Rutgers to partner with development co., city on new arts center

A new performing arts center, apartments and a parking garage are planned for downtown New Brunswick. Image: Elkus Manfredi Architects.

Rutgers University will partner with several other agencies to build a performing arts center in downtown New Brunswick that will replace the George Street Playhouse and Crossroads Theatre.

School officials said the space will allow the Mason Gross School of the Arts to launch a musical theater program and expand its opera program. Mason Gross leaders have wanted to launch a musical theater program for many years, but school officials said those plans have been delayed due to a need for a fully equipped production house.

“Rutgers students will have the opportunity to perform for a downtown audience, right next to a professional presenting house, the State Theatre,” said Mason Gross School of the Arts Dean George Stauffer. “For New Jerseyans, it gives them the chance to see our students perform in a first-class setting.”

The Rutgers Board of Governors recently voted to invest in the 60,000-square-foot New Brunswick Performing Arts Center as a partial owner. The new facility will be part of a 450,000-square-foot development that also will include office space and residential units.

Construction is expected to begin in August, following demolition of the two existing theater spaces beginning next month. School officials said the arts center is expected to open for the fall 2019 semester, when Mason Gross will launch its musical theater program. Rutgers is working with the George Street Playhouse to find university locations to stage performances during the two-year construction project, school officials said.

Rutgers is partnering with the New Brunswick Development Corporation and the New Brunswick Cultural Center on the $60 million project. The university will pay $17 million of the construction costs – $10 million from Mason Gross fundraising and $7 million from university reserves and short-term borrowing, said Antonio Calcado, executive vice president for strategic planning and operations at Rutgers.

The center will feature two theater spaces, including a 465-seat theater designed to accommodate musical theater, dance, opera and dramatic theater, with an 86-foot stage and an orchestra pit. It also will include a tower for suspended stage scenery and equipment and a trap system below the stage used for scenery effects. The smaller theater will seat 253 people and is designed for theatrical performances, smaller dance performances, lectures, community and musical events. Three rehearsal spaces will free the main venues for more scheduled performances.
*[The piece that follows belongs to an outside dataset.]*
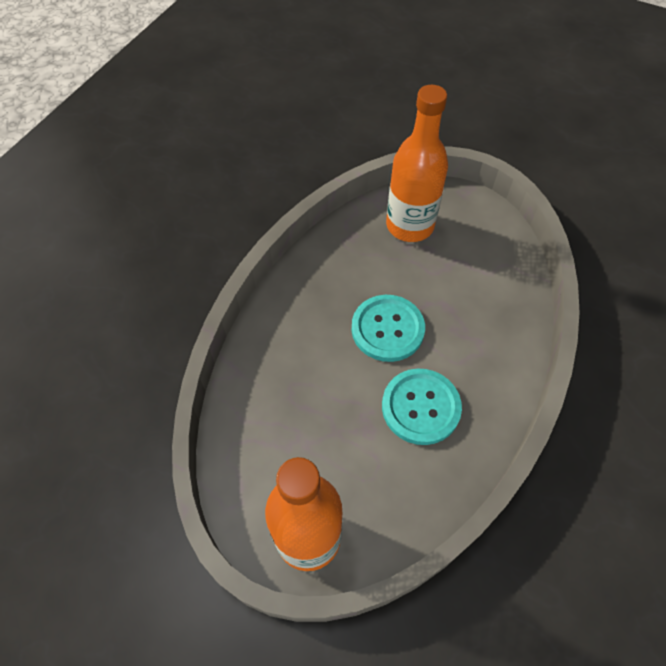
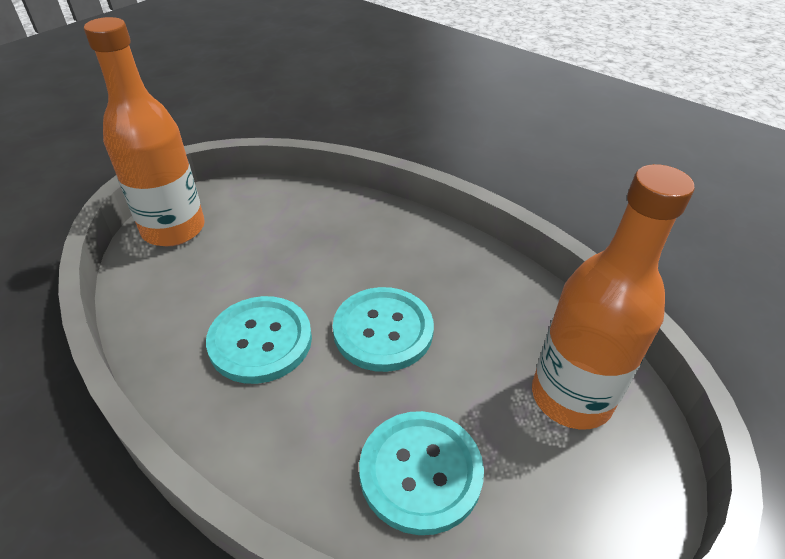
camera: 100 degrees right, 15 degrees down
none -> turquoise button [359,411,484,535]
Officials estimate that the new center will draw an additional 80,000 arts patrons to the city’s cultural center, which already brings in 400,000 people a year.

“This arts campus will serve as a rich haven of creation and culture, allowing for our partner agencies to grow their programs and performances and reach wider audiences than ever before,” said New Brunswick Mayor Jim Cahill. “Our collaboration with the university community brings an exciting element to this plan and strengthens our melding of public and private collaboration to yield a modern and sensational product.”

Along with the arts center, the redevelopment project is expected to include: a 30,000 square feet of office space housing Middlesex County arts organization;  207-unit, 18-story residential rental apartment tower; and a 344-space parking garage on an existing parking lot on Bayard Street, currently owned by the New Brunswick Cultural Center and TD Bank.

Project partners include the city of New Brunswick, Middlesex County, the New Jersey Economic Development Authority, Pennrose Properties and the New Brunswick Parking Authority.

The American Repertory Ballet/Princeton Ballet School plans to be a resident member of  the new performing arts complex. The ballet plans to house administrative offices, rehearsal space for the performing company, and two studio spaces at the center. The ballet school will maintain  Princeton and Cranbury studio operations. Interim offices and studios will relocate to 80 Albany Street, the organization’s prior headquarters, while the two-and-a-half-year New Brunswick construction project is being completed.